### [WORK TO BE COMPLETED]
No pictures in the copy. Write out the listing below exactly.

### [DATA EXCERPTS]
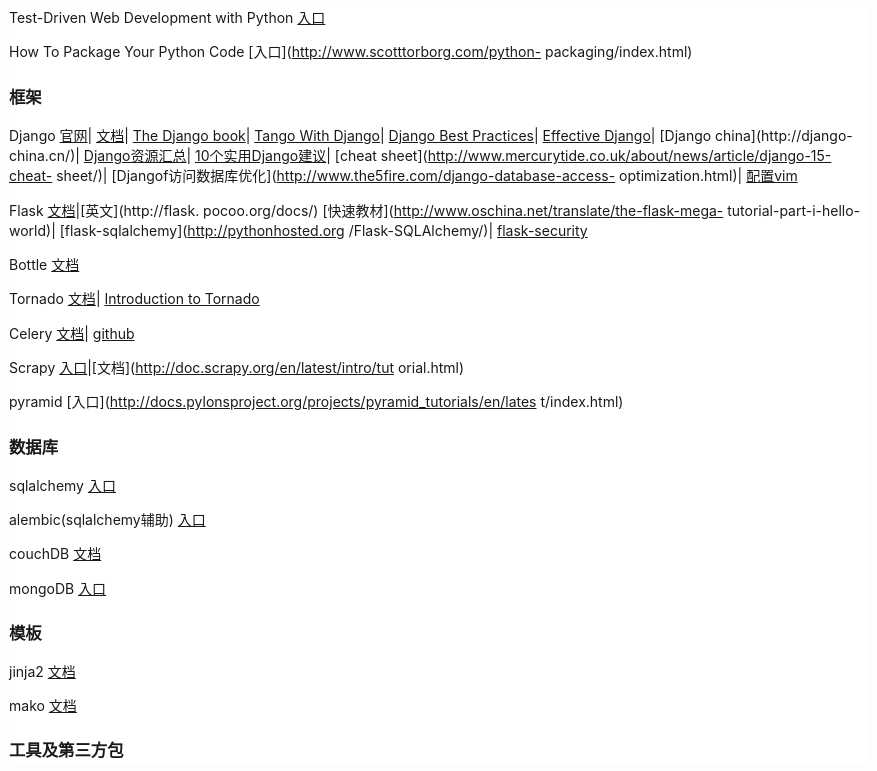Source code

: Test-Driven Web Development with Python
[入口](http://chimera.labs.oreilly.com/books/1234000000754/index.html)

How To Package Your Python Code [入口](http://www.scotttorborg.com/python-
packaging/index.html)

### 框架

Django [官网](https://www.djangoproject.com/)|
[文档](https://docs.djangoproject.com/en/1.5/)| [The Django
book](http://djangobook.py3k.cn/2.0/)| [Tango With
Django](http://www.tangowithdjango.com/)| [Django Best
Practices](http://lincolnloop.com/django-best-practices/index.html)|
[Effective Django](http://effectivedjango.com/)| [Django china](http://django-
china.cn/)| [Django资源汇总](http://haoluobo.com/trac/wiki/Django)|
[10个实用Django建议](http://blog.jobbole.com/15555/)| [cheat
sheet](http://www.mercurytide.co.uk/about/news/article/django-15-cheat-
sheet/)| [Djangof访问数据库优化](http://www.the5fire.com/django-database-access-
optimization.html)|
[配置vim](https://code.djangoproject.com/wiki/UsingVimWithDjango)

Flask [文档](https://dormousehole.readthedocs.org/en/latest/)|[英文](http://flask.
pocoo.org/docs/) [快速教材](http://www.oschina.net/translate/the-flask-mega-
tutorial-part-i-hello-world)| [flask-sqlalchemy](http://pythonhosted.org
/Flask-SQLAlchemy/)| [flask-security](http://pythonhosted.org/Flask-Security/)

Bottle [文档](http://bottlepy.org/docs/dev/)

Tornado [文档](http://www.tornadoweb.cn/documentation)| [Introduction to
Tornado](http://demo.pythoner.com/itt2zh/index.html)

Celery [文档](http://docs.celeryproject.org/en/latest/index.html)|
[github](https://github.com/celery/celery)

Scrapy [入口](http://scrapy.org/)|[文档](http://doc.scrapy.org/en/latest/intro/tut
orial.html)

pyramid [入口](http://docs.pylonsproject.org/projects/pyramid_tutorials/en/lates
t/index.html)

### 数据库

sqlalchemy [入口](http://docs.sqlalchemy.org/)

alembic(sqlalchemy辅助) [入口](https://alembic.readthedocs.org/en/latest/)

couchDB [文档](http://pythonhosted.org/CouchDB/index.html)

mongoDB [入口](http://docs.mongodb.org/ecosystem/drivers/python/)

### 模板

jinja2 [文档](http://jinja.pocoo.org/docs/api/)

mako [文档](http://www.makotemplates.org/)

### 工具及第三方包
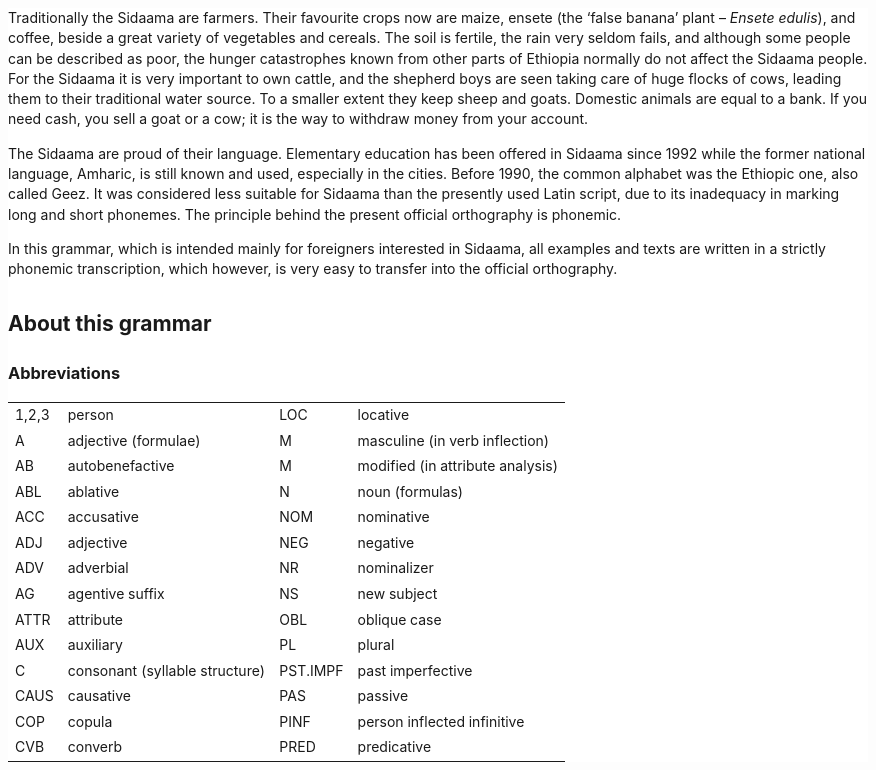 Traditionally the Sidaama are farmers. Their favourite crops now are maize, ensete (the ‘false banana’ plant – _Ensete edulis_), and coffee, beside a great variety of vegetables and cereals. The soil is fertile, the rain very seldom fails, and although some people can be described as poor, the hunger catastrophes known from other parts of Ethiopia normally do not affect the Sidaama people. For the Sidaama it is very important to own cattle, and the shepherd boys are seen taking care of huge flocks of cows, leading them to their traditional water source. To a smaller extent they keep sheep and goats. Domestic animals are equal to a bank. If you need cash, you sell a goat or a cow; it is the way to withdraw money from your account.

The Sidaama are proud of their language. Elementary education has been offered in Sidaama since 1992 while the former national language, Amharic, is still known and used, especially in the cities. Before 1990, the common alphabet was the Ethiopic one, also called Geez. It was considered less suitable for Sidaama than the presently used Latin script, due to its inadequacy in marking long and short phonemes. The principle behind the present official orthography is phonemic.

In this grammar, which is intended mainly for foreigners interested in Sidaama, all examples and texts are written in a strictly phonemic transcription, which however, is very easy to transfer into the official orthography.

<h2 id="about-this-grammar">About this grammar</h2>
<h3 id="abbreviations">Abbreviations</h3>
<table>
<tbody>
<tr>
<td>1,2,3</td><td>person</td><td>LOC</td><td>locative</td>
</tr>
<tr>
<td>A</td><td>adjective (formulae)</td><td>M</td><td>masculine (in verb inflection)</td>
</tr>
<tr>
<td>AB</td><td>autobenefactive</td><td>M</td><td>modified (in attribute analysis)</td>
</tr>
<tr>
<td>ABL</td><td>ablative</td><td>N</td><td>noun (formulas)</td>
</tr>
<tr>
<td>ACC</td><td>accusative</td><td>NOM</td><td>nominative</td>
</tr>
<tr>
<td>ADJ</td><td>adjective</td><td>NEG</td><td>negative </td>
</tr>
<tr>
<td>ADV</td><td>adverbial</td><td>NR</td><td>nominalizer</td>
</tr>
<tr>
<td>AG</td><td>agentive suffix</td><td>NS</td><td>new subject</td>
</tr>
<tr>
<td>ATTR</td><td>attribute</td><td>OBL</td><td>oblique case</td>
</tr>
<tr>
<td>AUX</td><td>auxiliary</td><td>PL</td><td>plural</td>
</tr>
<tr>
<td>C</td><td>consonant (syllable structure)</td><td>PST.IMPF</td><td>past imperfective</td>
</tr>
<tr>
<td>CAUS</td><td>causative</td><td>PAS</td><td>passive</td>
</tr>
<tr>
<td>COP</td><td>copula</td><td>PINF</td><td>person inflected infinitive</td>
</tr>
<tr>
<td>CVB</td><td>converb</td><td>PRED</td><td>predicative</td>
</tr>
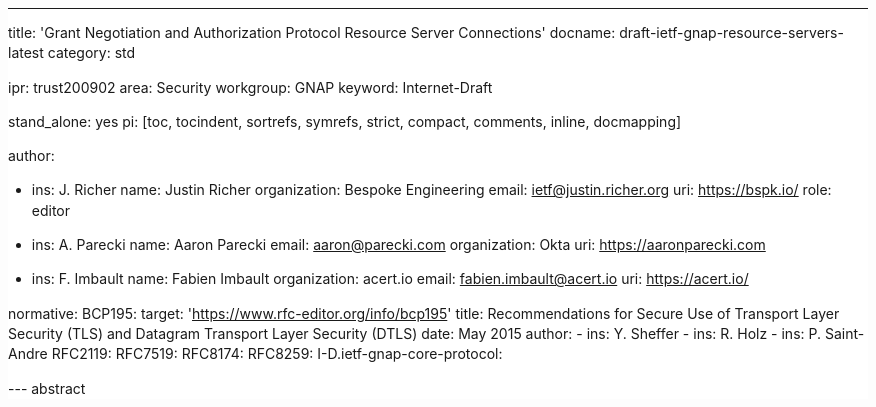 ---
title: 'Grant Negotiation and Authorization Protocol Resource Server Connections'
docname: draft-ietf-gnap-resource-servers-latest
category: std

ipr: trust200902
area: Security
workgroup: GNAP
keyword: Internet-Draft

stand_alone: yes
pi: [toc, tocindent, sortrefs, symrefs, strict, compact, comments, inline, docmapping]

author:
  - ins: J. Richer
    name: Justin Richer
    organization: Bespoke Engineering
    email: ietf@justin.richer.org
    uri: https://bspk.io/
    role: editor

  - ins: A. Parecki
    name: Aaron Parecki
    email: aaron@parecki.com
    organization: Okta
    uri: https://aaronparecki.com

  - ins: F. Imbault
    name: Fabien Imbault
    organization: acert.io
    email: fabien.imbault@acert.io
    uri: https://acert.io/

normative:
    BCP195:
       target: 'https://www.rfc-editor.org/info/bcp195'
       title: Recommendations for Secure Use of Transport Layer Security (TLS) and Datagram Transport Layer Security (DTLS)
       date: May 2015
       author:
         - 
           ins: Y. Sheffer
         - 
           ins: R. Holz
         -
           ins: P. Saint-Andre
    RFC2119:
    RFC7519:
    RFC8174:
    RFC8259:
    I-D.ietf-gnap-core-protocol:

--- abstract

### [EXERCISE RESULT]
Source code

: Test-Driven Web Development with Python
[入口](http://chimera.labs.oreilly.com/books/1234000000754/index.html)

How To Package Your Python Code [入口](http://www.scotttorborg.com/python-
packaging/index.html)

### 框架

Django [官网](https://www.djangoproject.com/)|
[文档](https://docs.djangoproject.com/en/1.5/)| [The Django
book](http://djangobook.py3k.cn/2.0/)| [Tango With
Django](http://www.tangowithdjango.com/)| [Django Best
Practices](http://lincolnloop.com/django-best-practices/index.html)|
[Effective Django](http://effectivedjango.com/)| [Django china](http://django-
china.cn/)| [Django资源汇总](http://haoluobo.com/trac/wiki/Django)|
[10个实用Django建议](http://blog.jobbole.com/15555/)| [cheat
sheet](http://www.mercurytide.co.uk/about/news/article/django-15-cheat-
sheet/)| [Djangof访问数据库优化](http://www.the5fire.com/django-database-access-
optimization.html)|
[配置vim](https://code.djangoproject.com/wiki/UsingVimWithDjango)

Flask [文档](https://dormousehole.readthedocs.org/en/latest/)|[英文](http://flask.
pocoo.org/docs/) [快速教材](http://www.oschina.net/translate/the-flask-mega-
tutorial-part-i-hello-world)| [flask-sqlalchemy](http://pythonhosted.org
/Flask-SQLAlchemy/)| [flask-security](http://pythonhosted.org/Flask-Security/)

Bottle [文档](http://bottlepy.org/docs/dev/)

Tornado [文档](http://www.tornadoweb.cn/documentation)| [Introduction to
Tornado](http://demo.pythoner.com/itt2zh/index.html)

Celery [文档](http://docs.celeryproject.org/en/latest/index.html)|
[github](https://github.com/celery/celery)

Scrapy [入口](http://scrapy.org/)|[文档](http://doc.scrapy.org/en/latest/intro/tut
orial.html)

pyramid [入口](http://docs.pylonsproject.org/projects/pyramid_tutorials/en/lates
t/index.html)

### 数据库

sqlalchemy [入口](http://docs.sqlalchemy.org/)

alembic(sqlalchemy辅助) [入口](https://alembic.readthedocs.org/en/latest/)

couchDB [文档](http://pythonhosted.org/CouchDB/index.html)

mongoDB [入口](http://docs.mongodb.org/ecosystem/drivers/python/)

### 模板

jinja2 [文档](http://jinja.pocoo.org/docs/api/)

mako [文档](http://www.makotemplates.org/)

### 工具及第三方包
 Traditionally the Sidaama are farmers. Their favourite crops now are maize, ensete (the ‘false banana’ plant – _Ensete edulis_), and coffee, beside a great variety of vegetables and cereals. The soil is fertile, the rain very seldom fails, and although some people can be described as poor, the hunger catastrophes known from other parts of Ethiopia normally do not affect the Sidaama people. For the Sidaama it is very important to own cattle, and the shepherd boys are seen taking care of huge flocks of cows, leading them to their traditional water source. To a smaller extent they keep sheep and goats. Domestic animals are equal to a bank. If you need cash, you sell a goat or a cow; it is the way to withdraw money from your account.

The Sidaama are proud of their language. Elementary education has been offered in Sidaama since 1992 while the former national language, Amharic, is still known and used, especially in the cities. Before 1990, the common alphabet was the Ethiopic one, also called Geez. It was considered less suitable for Sidaama than the presently used Latin script, due to its inadequacy in marking long and short phonemes. The principle behind the present official orthography is phonemic.

In this grammar, which is intended mainly for foreigners interested in Sidaama, all examples and texts are written in a strictly phonemic transcription, which however, is very easy to transfer into the official orthography.

<h2 id="about-this-grammar">About this grammar</h2>
<h3 id="abbreviations">Abbreviations</h3>
<table>
<tbody>
<tr>
<td>1,2,3</td><td>person</td><td>LOC</td><td>locative</td>
</tr>
<tr>
<td>A</td><td>adjective (formulae)</td><td>M</td><td>masculine (in verb inflection)</td>
</tr>
<tr>
<td>AB</td><td>autobenefactive</td><td>M</td><td>modified (in attribute analysis)</td>
</tr>
<tr>
<td>ABL</td><td>ablative</td><td>N</td><td>noun (formulas)</td>
</tr>
<tr>
<td>ACC</td><td>accusative</td><td>NOM</td><td>nominative</td>
</tr>
<tr>
<td>ADJ</td><td>adjective</td><td>NEG</td><td>negative </td>
</tr>
<tr>
<td>ADV</td><td>adverbial</td><td>NR</td><td>nominalizer</td>
</tr>
<tr>
<td>AG</td><td>agentive suffix</td><td>NS</td><td>new subject</td>
</tr>
<tr>
<td>ATTR</td><td>attribute</td><td>OBL</td><td>oblique case</td>
</tr>
<tr>
<td>AUX</td><td>auxiliary</td><td>PL</td><td>plural</td>
</tr>
<tr>
<td>C</td><td>consonant (syllable structure)</td><td>PST.IMPF</td><td>past imperfective</td>
</tr>
<tr>
<td>CAUS</td><td>causative</td><td>PAS</td><td>passive</td>
</tr>
<tr>
<td>COP</td><td>copula</td><td>PINF</td><td>person inflected infinitive</td>
</tr>
<tr>
<td>CVB</td><td>converb</td><td>PRED</td><td>predicative</td>
</tr>
 ---
title: 'Grant Negotiation and Authorization Protocol Resource Server Connections'
docname: draft-ietf-gnap-resource-servers-latest
category: std

ipr: trust200902
area: Security
workgroup: GNAP
keyword: Internet-Draft

stand_alone: yes
pi: [toc, tocindent, sortrefs, symrefs, strict, compact, comments, inline, docmapping]

author:
  - ins: J. Richer
    name: Justin Richer
    organization: Bespoke Engineering
    email: ietf@justin.richer.org
    uri: https://bspk.io/
    role: editor

  - ins: A. Parecki
    name: Aaron Parecki
    email: aaron@parecki.com
    organization: Okta
    uri: https://aaronparecki.com

  - ins: F. Imbault
    name: Fabien Imbault
    organization: acert.io
    email: fabien.imbault@acert.io
    uri: https://acert.io/

normative:
    BCP195:
       target: 'https://www.rfc-editor.org/info/bcp195'
       title: Recommendations for Secure Use of Transport Layer Security (TLS) and Datagram Transport Layer Security (DTLS)
       date: May 2015
       author:
         - 
           ins: Y. Sheffer
         - 
           ins: R. Holz
         -
           ins: P. Saint-Andre
    RFC2119:
    RFC7519:
    RFC8174:
    RFC8259:
    I-D.ietf-gnap-core-protocol:

--- abstract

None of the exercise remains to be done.